I give another example. A youth, whom one might almost call a child, since he is only 14 years old, is one of the two still in custody for the offence about which I have just talked. He has been arrested for more than 50 offences since 1997, when he committed his first robbery at the age of 11. Most of the offences are street robberies and others violent crimes. Most of them have been committed while he has been on bail. On numerous occasions, he has been remanded in custody or in the care of social services only to be released on bail to commit further offences.

Finally, I refer to another individual, whose name I have. I will not name him; I do not in any way want to violate police activity or any sub judice rule. The man is a prominent member of a gang that has been involved in numerous shooting incidents, including several murders. He was arrested and charged with numerous offences, including conspiracy to supply firearms and drugs, rape and kidnapping. Three female witnesses are under protection such is the danger from him and the gang. He is still being investigated for several murders and shootings. He was remanded in custody by the police but granted bail by a judge in chambers at the end of 2000. He was set stringent bail conditions, none of which he complied with.

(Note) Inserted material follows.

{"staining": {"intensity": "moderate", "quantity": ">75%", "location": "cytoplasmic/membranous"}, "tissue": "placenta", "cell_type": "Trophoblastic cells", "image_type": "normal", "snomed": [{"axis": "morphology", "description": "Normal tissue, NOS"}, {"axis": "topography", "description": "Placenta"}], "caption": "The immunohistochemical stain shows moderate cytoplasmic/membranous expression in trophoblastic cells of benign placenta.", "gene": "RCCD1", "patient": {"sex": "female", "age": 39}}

Such were the fears of the police that a large police operation was set up to recapture him. He was eventually arrested at a cost of £30,000 of police money. The man remains in custody. He was one of 14 members of his gang who have been arrested and charged with firearms and drug offences since last year. Despite the best efforts of the police, the serious nature of the charges and continuing problems in the area in which the gang was operating, 11 of the 14 gang members, including the man to whom I am referring, were given bail by the courts. Ten remain at large.